WRITTEN REQUEST A: In the post on image-to-video models as a game, what simple prompt was given to the models for the battle videos?

PASSAGE GIVEN:
Hi, I'm Beer - based in Berlin

Image-to-Video models as a Game

July 8, 2025
7 min read
GamesAITechnology

During the Dotcom hype most business were 'internet-adopted' businesses; businesses that could've existed without internet, but rather added internet as another tool of distribution.

Netflix's business model was 'internet-native'. It couldn't exist without the internet (at least the streaming).

What would an AI-native video game look like? Not one where we create assets on the side, but rather one where the gameplay loop fundamentally depends on AI.

AI's weakness as a feature

I love the fact that the output of AI text, image & video models can be unpredictable. How could we incorporate that into a gameplay loop?

The idea: give two players the same starting image with two characters. They would then be assigned a character, and have to textually input a single weapon (e.g. cotton candy or a pizza cutter).

Text to image would take those inputs and generate a new starting image with the weapons. An image-to-video model then generates a video with the explicit instruction for one to win, hopefully generating fun and unpredictable outcomes in the process.

Through using an Elo score we can create a competitive public leaderboard.

This is what the loop would look like:

Gameplay loop flow diagram

Validation

I set out to create two demos to validate:

  1. A traditional battle, where users define a weapon for their character
  2. A drag race, where users define a weapon on their car

We'll focus on the 'traditional' battle first for creating a prototype. This was the prompt for the starting image.

Create cute 2d comic video game characters facing each other. Camera perspective should be from the side. First character has a sword coming out of the point of it's right foot. The second character one is yellow and has a unicorn horn coming out of it's forehead. They are facing each other in battle stance.

It ignored my sword-as-feet instruction, but I'll take it.

Two enemies facing each other, one holds a sword and other has a facial horn

⚔️ Let's battle!

So, I tested three models: Midjourney, MiniMax Hailuo S2V - Live2D, Seedance 1.0 Lite.

I kept the prompt very simple, to give the models a lot space to play:

Battle until one wins

Let's check out the results!

Midjourney

The videos are cute, but in all instances the second character had a sword hallucinated, and nothing was done with the facial horn.

Hailuo

This model was specifically optimized for 2D. The battle wasn't very exciting to watch (albeit the floating was cool), and there was no winner, which is required for having a gameplay loop.

Seedance 1.0

This model is actually currently leading on the Video model arena leaderboards above Veo 3! Also, it's one of the cheapest to use. I will get more into the costs further below.

Only the Lite model was used for this experiment. Just wanted to see where it would go. There's another experiment coming up where I'll actually use the Pro model!

This one is also most hallucinated. Swords randomly appear, and the yellow guy goes through the floor.

💸💸💸 What about costs?

I'll get to it further down! Spoiler; it's not cost-effective at all for a free-to-play game.

RECORD EXCERPTS:

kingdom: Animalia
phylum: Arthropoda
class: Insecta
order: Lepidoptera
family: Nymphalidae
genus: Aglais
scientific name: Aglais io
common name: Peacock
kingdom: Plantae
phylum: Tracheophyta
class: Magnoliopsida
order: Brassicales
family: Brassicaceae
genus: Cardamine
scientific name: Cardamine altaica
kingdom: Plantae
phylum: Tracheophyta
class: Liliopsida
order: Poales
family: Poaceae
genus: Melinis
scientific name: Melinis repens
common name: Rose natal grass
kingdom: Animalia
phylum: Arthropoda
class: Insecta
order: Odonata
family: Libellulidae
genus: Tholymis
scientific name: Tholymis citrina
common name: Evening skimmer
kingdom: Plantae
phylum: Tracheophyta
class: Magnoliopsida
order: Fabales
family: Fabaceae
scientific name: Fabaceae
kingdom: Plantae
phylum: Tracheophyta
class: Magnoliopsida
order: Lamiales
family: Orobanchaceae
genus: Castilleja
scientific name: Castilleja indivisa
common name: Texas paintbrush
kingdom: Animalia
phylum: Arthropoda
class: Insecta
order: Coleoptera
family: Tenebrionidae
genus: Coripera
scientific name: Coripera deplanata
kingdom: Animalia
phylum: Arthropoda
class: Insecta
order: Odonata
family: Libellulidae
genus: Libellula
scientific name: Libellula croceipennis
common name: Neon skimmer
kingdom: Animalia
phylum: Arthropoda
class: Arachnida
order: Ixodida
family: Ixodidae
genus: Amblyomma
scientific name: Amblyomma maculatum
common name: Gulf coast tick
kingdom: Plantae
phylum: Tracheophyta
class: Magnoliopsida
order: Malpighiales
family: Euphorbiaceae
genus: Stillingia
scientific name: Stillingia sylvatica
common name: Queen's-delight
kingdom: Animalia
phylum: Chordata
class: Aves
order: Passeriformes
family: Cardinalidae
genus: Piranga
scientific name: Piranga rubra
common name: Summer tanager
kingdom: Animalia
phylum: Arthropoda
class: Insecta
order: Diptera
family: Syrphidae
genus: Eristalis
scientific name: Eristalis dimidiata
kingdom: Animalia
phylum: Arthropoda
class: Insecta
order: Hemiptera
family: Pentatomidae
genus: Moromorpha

WRITTEN REQUEST B: Render as a two-column CSV, with columns named "label" and "entry", the part of the records that opens with the line containing "order: Brassicales" and closes with the line containing "order: Coleoptera". Make one row per line, put each field in quotation marks, and replace any line breaks with spaces.

WRITTEN REPLY A: "Battle until one wins"

WRITTEN REPLY B:
label,entry
"order:","Brassicales"
"family:","Brassicaceae"
"genus:","Cardamine"
"scientific name:","Cardamine altaica"
"kingdom:","Plantae"
"phylum:","Tracheophyta"
"class:","Liliopsida"
"order:","Poales"
"family:","Poaceae"
"genus:","Melinis"
"scientific name:","Melinis repens"
"common name:","Rose natal grass"
"kingdom:","Animalia"
"phylum:","Arthropoda"
"class:","Insecta"
"order:","Odonata"
"family:","Libellulidae"
"genus:","Tholymis"
"scientific name:","Tholymis citrina"
"common name:","Evening skimmer"
"kingdom:","Plantae"
"phylum:","Tracheophyta"
"class:","Magnoliopsida"
"order:","Fabales"
"family:","Fabaceae"
"scientific name:","Fabaceae"
"kingdom:","Plantae"
"phylum:","Tracheophyta"
"class:","Magnoliopsida"
"order:","Lamiales"
"family:","Orobanchaceae"
"genus:","Castilleja"
"scientific name:","Castilleja indivisa"
"common name:","Texas paintbrush"
"kingdom:","Animalia"
"phylum:","Arthropoda"
"class:","Insecta"
"order:","Coleoptera"